OrthoGrad Improves Neural Calibration
This addresses overconfidence in uncertainty-critical applications for machine learning practitioners, offering an incremental improvement through a novel optimization method.
The paper tackled the problem of overconfidence in neural networks by introducing OrthoGrad, a geometry-aware modification to gradient-based optimization that constrains descent directions, resulting in statistically significant improvements in test loss, predictive entropy, and confidence measures on CIFAR-10 with 10% labeled data while matching SGD in accuracy.
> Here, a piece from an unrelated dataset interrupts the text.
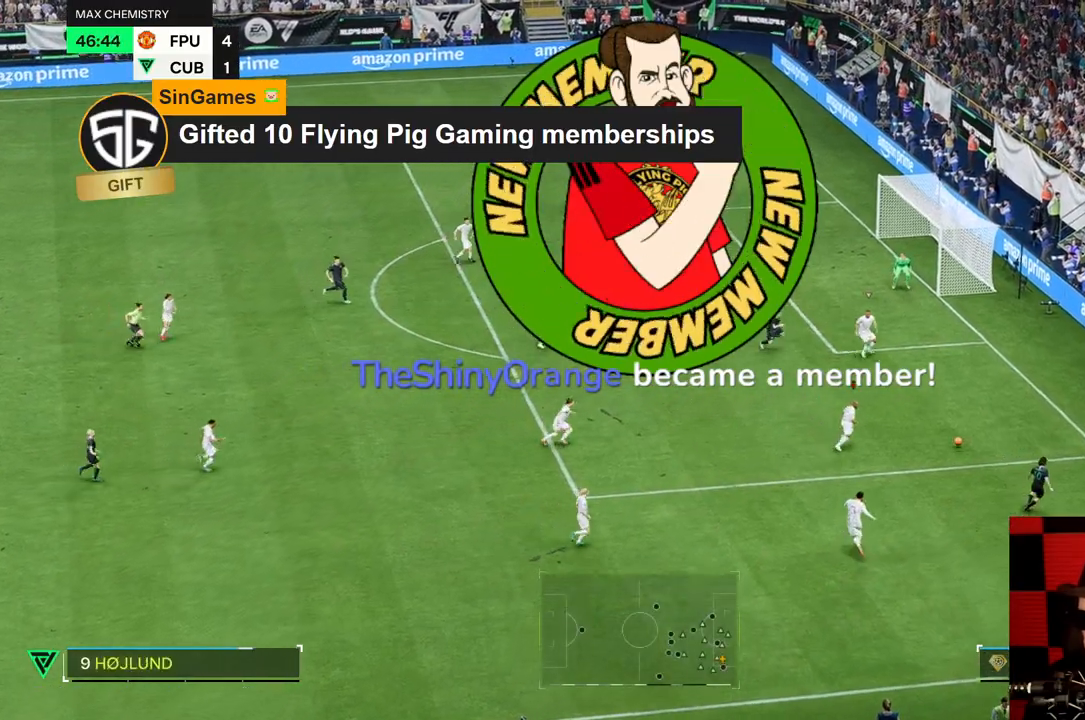
{"buttons": [], "left_stick": "down-left", "right_stick": "center", "events": [[117, "left_stick", "down-right"], [183, "left_stick", "down-left"]]}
We study $\perp$Grad, a geometry-aware modification to gradient-based optimization that constrains descent directions to address overconfidence, a key limitation of standard optimizers in uncertainty-critical applications. By enforcing orthogonality between gradient updates and weight vectors, $\perp$Grad alters optimization trajectories without architectural changes. On CIFAR-10 with 10% labeled data, $\perp$Grad matches SGD in accuracy while achieving statistically significant improvements in test loss ($p=0.05$), predictive entropy ($p=0.001$), and confidence measures. These effects show consistent trends across corruption levels and architectures. $\perp$Grad is optimizer-agnostic, incurs minimal overhead, and remains compatible with post-hoc calibration techniques. Theoretically, we characterize convergence and stationary points for a simplified $\perp$Grad variant, revealing that orthogonalization constrains loss reduction pathways to avoid confidence inflation and encourage decision-boundary improvements. Our findings suggest that geometric interventions in optimization can improve predictive uncertainty estimates at low computational cost.